02 Mar Quantum dreaming
It is through dreams that we may be transported to worlds that defy the laws of physics and which obeys their own laws of time, space, motion and conscious reality, where the future is juxtaposed with the past and where time runs backwards and forwards (Campbell, 1988; Freud, 1900; Jung, 1945, 1964). Throughout history it has been believed that dreams open doors to alternate realities, to the future, to the past, and the hereafter, where the spiritual world sits at the boundaries of the physical; hence the tendency to bury the dead in a sleeping position even 100,000 years ago. Although but a dream, the dream was experienced during dream consciousness much as the waking world is experienced by waking consciousness. The dream was real. Thus, throughout history dreams have been taken seriously especially when they gave glimpses of the future.
Rhawn Gabriel Joseph in his article: Quantum Physics of the Sixth Dimension: Dream Time, Precognition, Many Worlds. concluded that Dream-consciousness and dream-time are associated with accelerated levels of brain activity. Relativity predicts that observers with an accelerated frame of reference experience time-contraction and a shrinking of time-space such that the future and the present come closer together relative to those with a different frame of reference. Not surprisingly, two dissociated conscious minds may experience slowing and speeding up simultaneously. However, space-time is also part of the quantum continuum; and this continuum extends into the future and the past, such that all are entangled. Based on a coupling of the Copenhagen with the Many Worlds interpretations, dream-consciousness can become entangled with the space-time continuum which includes the various futures as they flow toward an observer; futures that are also entangled and which will become modified to varying degrees before being perceived and then upon the act of registration.

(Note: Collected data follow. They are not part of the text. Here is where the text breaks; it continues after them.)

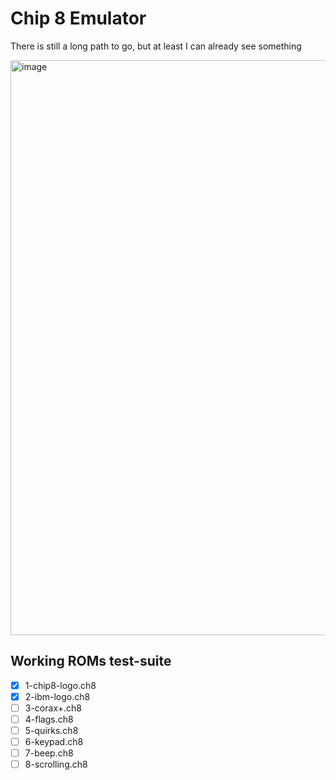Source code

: # Chip 8 Emulator

There is still a long path to go, but at least I can already see something

<img width="1504" height="920" alt="image" src="https://github.com/user-attachments/assets/1c5a9d01-d89a-4cc3-b070-f06f6a2b0a70" />

## Working ROMs test-suite

- [x] 1-chip8-logo.ch8
- [x] 2-ibm-logo.ch8
- [ ] 3-corax+.ch8
- [ ] 4-flags.ch8
- [ ] 5-quirks.ch8
- [ ] 6-keypad.ch8
- [ ] 7-beep.ch8
- [ ] 8-scrolling.ch8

Thus, during dream consciousness, not just the most improbable, but also the most probable future world may be observed; a probable future which may or may not happen in this reality, in this world, but which will or has happened in another world as predicted by “Many Worlds.”
Dream-consciousness, and dream-time, because they are maintained by brain structures that, during sleep, are freed of inhibitory restraint, also have a sensitivity to the quantum continuum which differs from and is more wide-reaching than the mind during waking. Much of the human
brain is subject to inhibition, which prevents sensory overload and allows for the focusing of attention. Nevertheless, if we remove that inhibition, specific neurons and brain areas may increase their activity and begin processing information that the conscious mind would normally filter out.
Einstein proclaimed that the “distinctions between past, present and future are an illusion,” that time is embedded with space, creating a space-time manifold where numerous futures, pasts, presents overlap and exist simultaneously in parallel, all flowing in various directions relative to observers. The future, or rather, multiple futures exist, albeit in varying distant locations in space-time. All of the space-time, the quantum continuum, is entangled, and just as the ripples of a pond may strike distant shores, the space-time quantum states of the future may also affect distant shores occupied by what the mind experiences as the now.
If the 4th dimension is space-time, and if the future and the present and differences in time are related to accelerated frames of reference and movement through space, then within the quantum continuum, everything is connected: stars, planets, dogs, cats, past, present, and the future.
Be it the time traveller who accelerates toward light speed and then to superluminal velocities, such that the first travels to the future and then the past, the time machine of consciousness, freed of inhibitory restraint, may also accelerate toward light speed, lifting the veil and enabling the dreaming mind to see what had been concealed including what may occur in the future and what may have taken place thousands of years ago in the past.